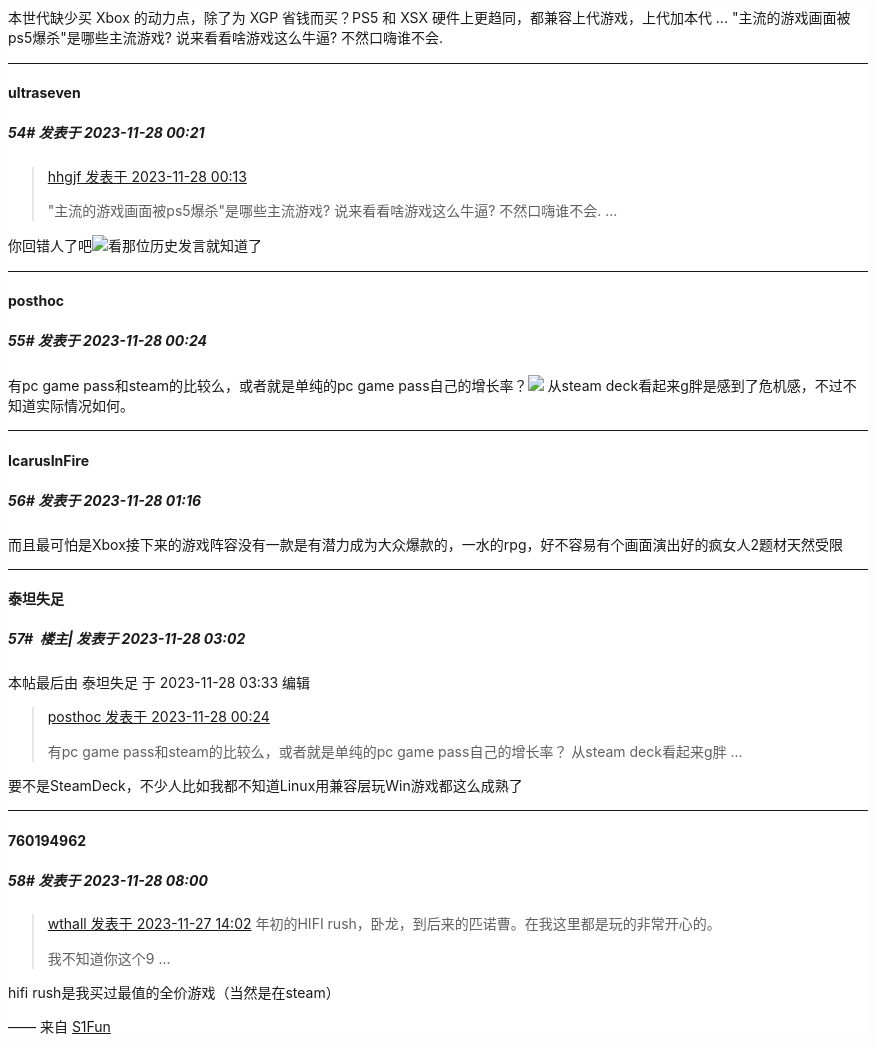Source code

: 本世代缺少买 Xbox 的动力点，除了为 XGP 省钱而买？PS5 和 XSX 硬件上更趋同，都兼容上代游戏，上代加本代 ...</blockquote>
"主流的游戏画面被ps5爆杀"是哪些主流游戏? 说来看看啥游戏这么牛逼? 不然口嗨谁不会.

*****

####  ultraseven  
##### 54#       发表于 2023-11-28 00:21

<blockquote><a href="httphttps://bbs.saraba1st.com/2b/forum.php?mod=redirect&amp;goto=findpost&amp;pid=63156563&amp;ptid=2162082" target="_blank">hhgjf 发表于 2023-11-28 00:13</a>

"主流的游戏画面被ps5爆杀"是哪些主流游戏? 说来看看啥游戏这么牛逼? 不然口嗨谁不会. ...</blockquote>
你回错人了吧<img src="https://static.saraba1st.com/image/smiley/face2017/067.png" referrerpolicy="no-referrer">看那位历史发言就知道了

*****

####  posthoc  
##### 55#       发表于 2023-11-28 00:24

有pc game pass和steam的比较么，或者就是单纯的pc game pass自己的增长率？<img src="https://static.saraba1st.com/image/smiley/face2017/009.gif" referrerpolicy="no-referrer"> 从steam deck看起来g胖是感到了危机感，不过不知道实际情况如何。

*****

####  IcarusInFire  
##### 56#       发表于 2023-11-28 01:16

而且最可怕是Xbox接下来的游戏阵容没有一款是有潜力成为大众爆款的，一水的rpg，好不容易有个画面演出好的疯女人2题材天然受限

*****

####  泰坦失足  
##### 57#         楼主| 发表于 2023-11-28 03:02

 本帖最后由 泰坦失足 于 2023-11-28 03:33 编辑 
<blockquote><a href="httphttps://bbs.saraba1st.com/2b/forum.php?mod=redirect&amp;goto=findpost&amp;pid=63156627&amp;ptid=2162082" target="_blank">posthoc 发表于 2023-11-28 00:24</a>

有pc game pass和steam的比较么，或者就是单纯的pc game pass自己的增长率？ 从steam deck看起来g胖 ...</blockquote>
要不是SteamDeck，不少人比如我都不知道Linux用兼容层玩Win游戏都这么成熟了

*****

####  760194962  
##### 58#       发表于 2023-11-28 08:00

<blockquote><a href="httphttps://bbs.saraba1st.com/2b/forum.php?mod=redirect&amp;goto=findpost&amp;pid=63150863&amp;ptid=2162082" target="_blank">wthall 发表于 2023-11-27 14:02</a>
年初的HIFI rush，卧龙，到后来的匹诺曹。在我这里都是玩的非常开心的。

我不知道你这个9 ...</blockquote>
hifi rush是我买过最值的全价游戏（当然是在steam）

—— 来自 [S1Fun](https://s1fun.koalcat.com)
────────────────────
[Task] With all pictures removed, reproduce the lines from the top of the entries above through the line containing "发表于 2023-11-28 01:16", exactly as written.

[Result of the task]
Source code

: 本世代缺少买 Xbox 的动力点，除了为 XGP 省钱而买？PS5 和 XSX 硬件上更趋同，都兼容上代游戏，上代加本代 ...</blockquote>
"主流的游戏画面被ps5爆杀"是哪些主流游戏? 说来看看啥游戏这么牛逼? 不然口嗨谁不会.

*****

####  ultraseven  
##### 54#       发表于 2023-11-28 00:21

<blockquote><a href="httphttps://bbs.saraba1st.com/2b/forum.php?mod=redirect&amp;goto=findpost&amp;pid=63156563&amp;ptid=2162082" target="_blank">hhgjf 发表于 2023-11-28 00:13</a>

"主流的游戏画面被ps5爆杀"是哪些主流游戏? 说来看看啥游戏这么牛逼? 不然口嗨谁不会. ...</blockquote>
你回错人了吧<img src="https://static.saraba1st.com/image/smiley/face2017/067.png" referrerpolicy="no-referrer">看那位历史发言就知道了

*****

####  posthoc  
##### 55#       发表于 2023-11-28 00:24

有pc game pass和steam的比较么，或者就是单纯的pc game pass自己的增长率？<img src="https://static.saraba1st.com/image/smiley/face2017/009.gif" referrerpolicy="no-referrer"> 从steam deck看起来g胖是感到了危机感，不过不知道实际情况如何。

*****

####  IcarusInFire  
##### 56#       发表于 2023-11-28 01:16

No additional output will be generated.